Good times and bad guys: The dimly-lit world of Moonbeam City’s Dazzle Novak

(image via YouTube (c) Comedy Central)
(image via YouTube (c) Comedy Central)

 

SNAPSHOT
Set in the 1980s, with the color palate to match, [Rob] Lowe plays Dazzle Novak, a not-so-bright undercover cop who is always in search of a good time (when in fact he should be hunting down the bad guys). Banks co-stars as Novak’s hard-ass boss, while [Kate] Mara plays a young officer considered a rising star in Novak’s same squad.

Although Novak bears a striking resemblance to Sterling Archer, in both appearance and demeanor, Archer’s skill level in the field supersedes Novak’s skill set by more than a mile. To Novak’s advantage, though? An awesome stripper name.      (synopsis Indiewire)

I am a man who lived through and loved the ’80s.

I listened to the songs of Duran Duran and Tears For Fears, managed to not break any windows when I threw my maddening Rubik’s Cube as far away from me as possible, witnessed the end of the Cold War, survived the split of ABBA and happily wore stonewashed jeans hypercolour T-shirts (and bright red men’s sandals).

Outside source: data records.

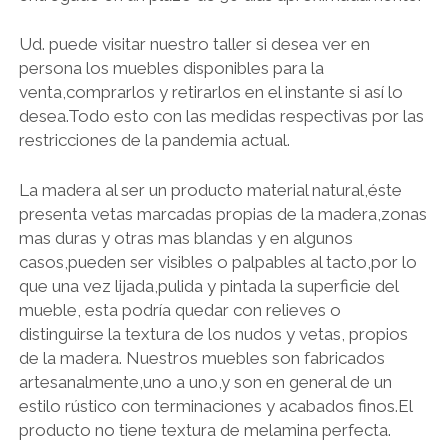
Ud. puede visitar nuestro taller si desea ver en
persona los muebles disponibles para la
venta,comprarlos y retirarlos en el instante si así lo
desea.Todo esto con las medidas respectivas por las
restricciones de la pandemia actual.
La madera al ser un producto material natural,éste
presenta vetas marcadas propias de la madera,zonas
mas duras y otras mas blandas y en algunos
casos,pueden ser visibles o palpables al tacto,por lo
que una vez lijada,pulida y pintada la superficie del
mueble, esta podría quedar con relieves o
distinguirse la textura de los nudos y vetas, propios
de la madera. Nuestros muebles son fabricados
artesanalmente,uno a uno,y son en general de un
estilo rústico con terminaciones y acabados finos.El
producto no tiene textura de melamina perfecta.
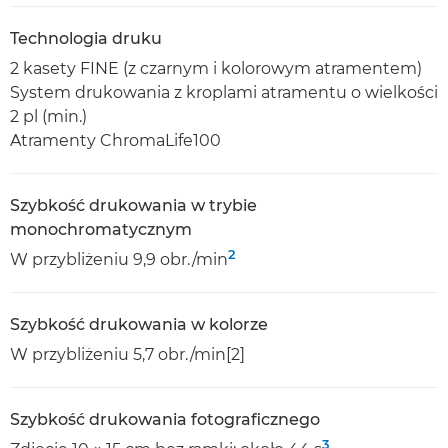
Technologia druku
2 kasety FINE (z czarnym i kolorowym atramentem)
System drukowania z kroplami atramentu o wielkości
2 pl (min.)
Atramenty ChromaLife100
Szybkość drukowania w trybie
monochromatycznym
2
W przybliżeniu 9,9 obr./min
Szybkość drukowania w kolorze
W przybliżeniu 5,7 obr./min[2]
Szybkość drukowania fotograficznego
3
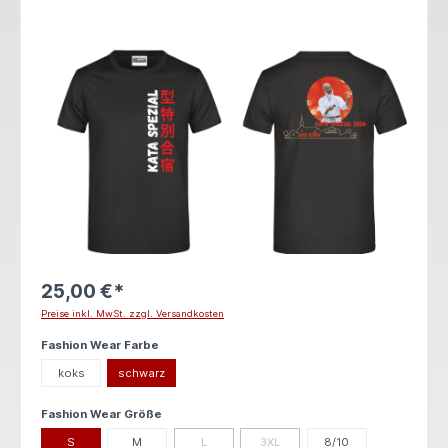
Bildergalerie überspringen
25,00 €*
Preise inkl. MwSt. zzgl. Versandkosten
auswählen
Fashion Wear Farbe
koks
schwarz
auswählen
Fashion Wear Größe
S
M
L
3XL
8/10
(Diese Option ist zurzeit nicht verfügbar.)
(Diese Option ist zurzeit nicht verfügb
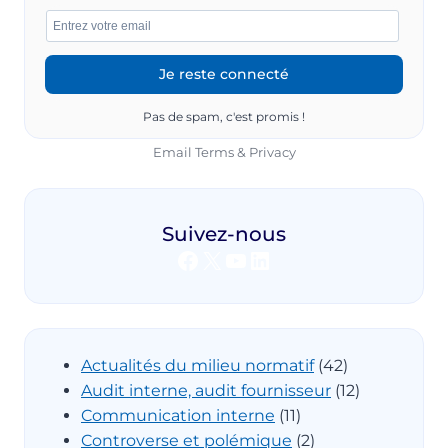
:
LES
NOUVELLES
TENDANCES
!
Pas de spam, c'est promis !
Email
Terms
&
Privacy
Suivez-nous
Facebook
X
YouTube
LinkedIn
Actualités du milieu normatif
(42)
Audit interne, audit fournisseur
(12)
Communication interne
(11)
Controverse et polémique
(2)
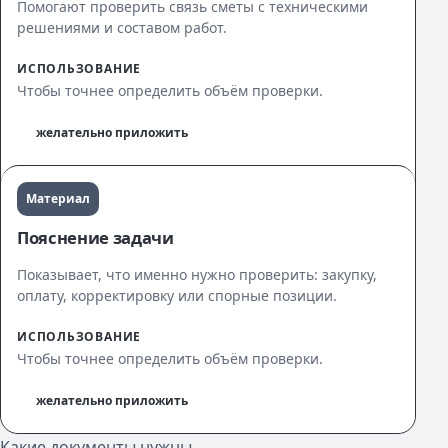
Помогают проверить связь сметы с техническими
решениями и составом работ.
ИСПОЛЬЗОВАНИЕ
Чтобы точнее определить объём проверки.
желательно приложить
Материал
Пояснение задачи
Показывает, что именно нужно проверить: закупку,
оплату, корректировку или спорные позиции.
ИСПОЛЬЗОВАНИЕ
Чтобы точнее определить объём проверки.
желательно приложить
Какие документы нужны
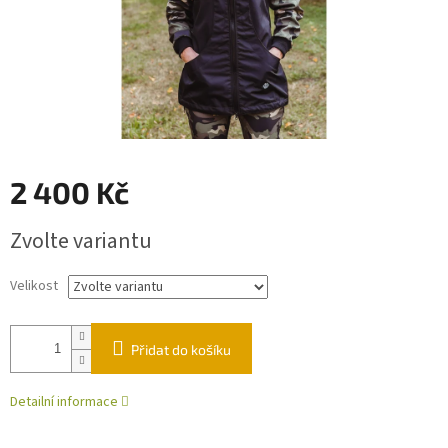
2 400 Kč
Měrná
Zvolte variantu
cena:
Velikost
Přidat do košíku
Detailní informace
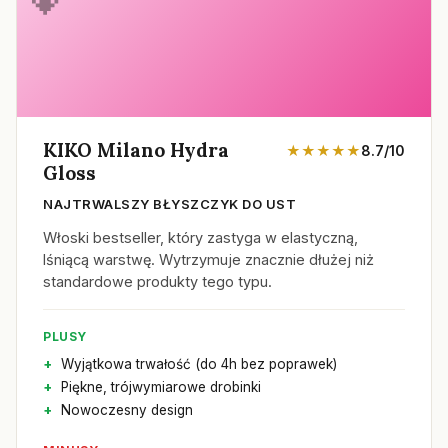
KIKO Milano Hydra
★★★★★
8.7/10
Gloss
NAJTRWALSZY BŁYSZCZYK DO UST
Włoski bestseller, który zastyga w elastyczną,
lśniącą warstwę. Wytrzymuje znacznie dłużej niż
standardowe produkty tego typu.
PLUSY
Wyjątkowa trwałość (do 4h bez poprawek)
Piękne, trójwymiarowe drobinki
Nowoczesny design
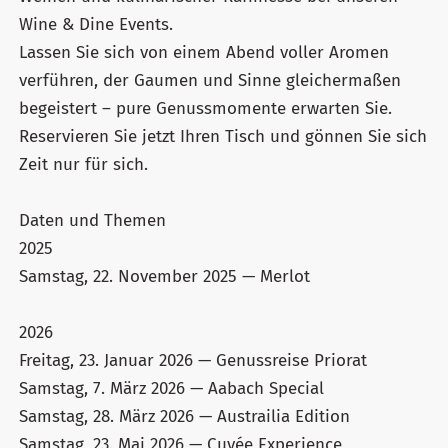
Wine & Dine Events.
Lassen Sie sich von einem Abend voller Aromen
verführen, der Gaumen und Sinne gleichermaßen
begeistert – pure Genussmomente erwarten Sie.
Reservieren Sie jetzt Ihren Tisch und gönnen Sie sich
Zeit nur für sich.
Daten und Themen
2025
Samstag, 22. November 2025 — Merlot
2026
Freitag, 23. Januar 2026 — Genussreise Priorat
Samstag, 7. März 2026 — Aabach Special
Samstag, 28. März 2026 — Austrailia Edition
Samstag, 23. Mai 2026 — Cuvée Experience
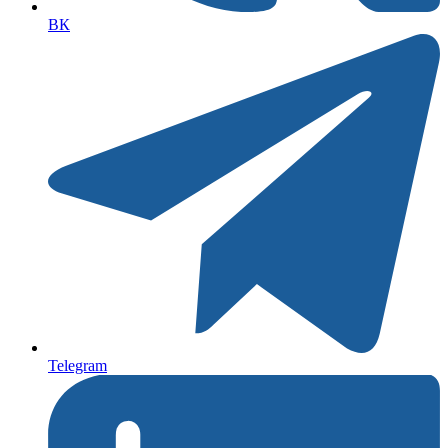
ВК
Telegram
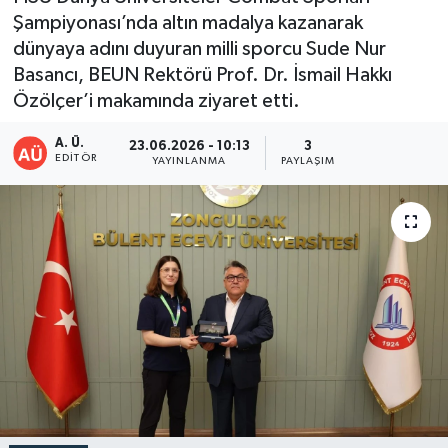
Şampiyonası’nda altın madalya kazanarak
DEVREK
dünyaya adını duyuran milli sporcu Sude Nur
Basancı, BEUN Rektörü Prof. Dr. İsmail Hakkı
DÜZCE
Özölçer’i makamında ziyaret etti.
EREĞLİ
A. Ü.
23.06.2026 - 10:13
3
EDITÖR
YAYINLANMA
PAYLAŞIM
GÖKÇEBEY
KARABÜK
KASTAMONU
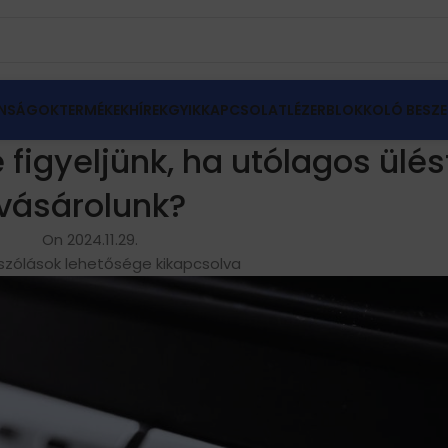
NSÁGOK
TERMÉKEK
HÍREK
GYIK
KAPCSOLAT
LÉZERBLOKKOLÓ BESZE
 figyeljünk, ha utólagos ülés
vásárolunk?
On 2024.11.29.
szólások lehetősége kikapcsolva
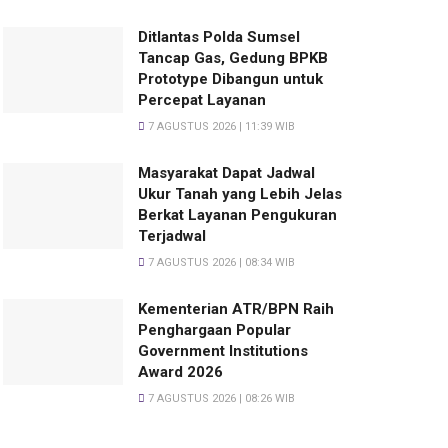
Ditlantas Polda Sumsel
Tancap Gas, Gedung BPKB
Prototype Dibangun untuk
Percepat Layanan
7 AGUSTUS 2026 | 11:39 WIB
Masyarakat Dapat Jadwal
Ukur Tanah yang Lebih Jelas
Berkat Layanan Pengukuran
Terjadwal
7 AGUSTUS 2026 | 08:34 WIB
Kementerian ATR/BPN Raih
Penghargaan Popular
Government Institutions
Award 2026
7 AGUSTUS 2026 | 08:26 WIB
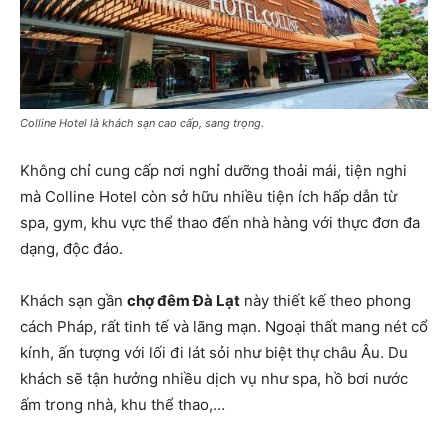
Colline Hotel là khách sạn cao cấp, sang trọng.
Không chỉ cung cấp nơi nghỉ dưỡng thoải mái, tiện nghi
mà Colline Hotel còn sở hữu nhiều tiện ích hấp dẫn từ
spa, gym, khu vực thể thao đến nhà hàng với thực đơn đa
dạng, độc đáo.
Khách sạn gần
chợ đêm Đà Lạt
này thiết kế theo phong
cách Pháp, rất tinh tế và lãng mạn. Ngoại thất mang nét cổ
kính, ấn tượng với lối đi lát sỏi như biệt thự châu Âu. Du
khách sẽ tận hưởng nhiều dịch vụ như spa, hồ bơi nước
ấm trong nhà, khu thể thao,…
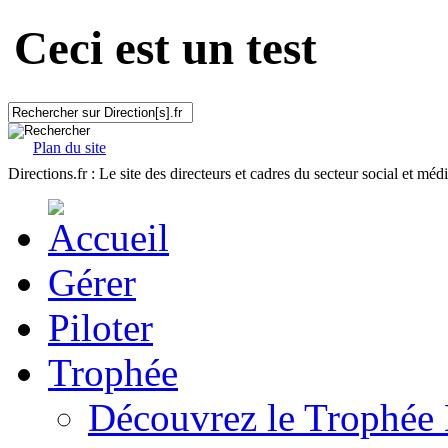
Ceci est un test
Plan du site
Directions.fr : Le site des directeurs et cadres du secteur social et méd
Gérer
Piloter
Trophée
Découvrez le Trophée 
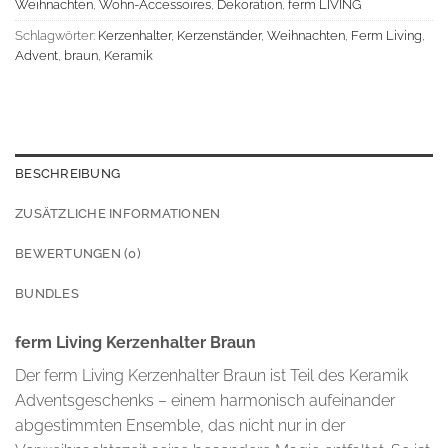
Weihnachten
,
Wohn-Accessoires
,
Dekoration
,
ferm LIVING
Schlagwörter:
Kerzenhalter
,
Kerzenständer
,
Weihnachten
,
Ferm Living
,
Advent
,
braun
,
Keramik
BESCHREIBUNG
ZUSÄTZLICHE INFORMATIONEN
BEWERTUNGEN (0)
BUNDLES
ferm Living Kerzenhalter Braun
Der ferm Living Kerzenhalter Braun ist Teil des Keramik
Adventsgeschenks – einem harmonisch aufeinander
abgestimmten Ensemble, das nicht nur in der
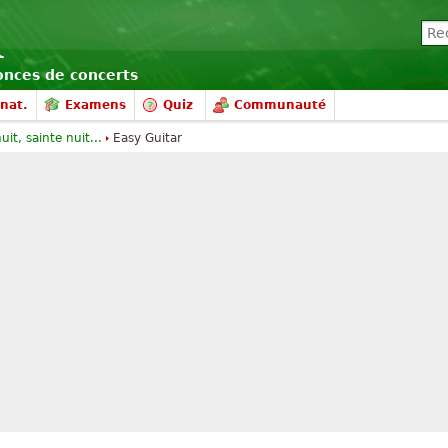
nonces de concerts
nat.
Examens
Quiz
Communauté
it, sainte nuit...
Easy Guitar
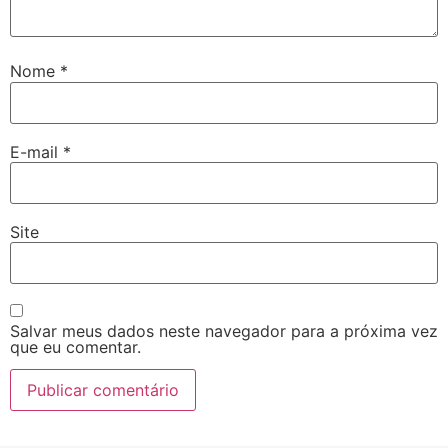
Nome
*
E-mail
*
Site
Salvar meus dados neste navegador para a próxima vez
que eu comentar.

It was a happy decade, one that I seem to constantly re-visit in the best possible way any time songs by La Roux and Lady Gaga are played or TV shows like The Goldbergs show an episode, and now I get to experience the Miami Vice-inspired colours and sensibility in Comedy Central’s new animated masterpiece Moonbeam City.

Scheduled for a premiere in 2015, and written by Funny or Die‘s Scott Gairdner, it centres on a detective working in the titular Moonbeam City, dubbed “America’s most fluorescent metropolis”, who is more adept at looking fashionable and having a good time than actually, you know, solving crime.

With a soundtrack provided by synth pop group Night Club, and according to Cartoon Brew, “a striking visual style that consciously references the iconic early-Eighties illustrator Patrick Nagel“, Moonbeam City looks like a gloriously technicolour hilarious homage a decade that is going to delight and muse my ’80s loving soul no end.

Bring on the animated shoulder pads, I’m ready for all the absurdist fluorescent mirth you can throw at me!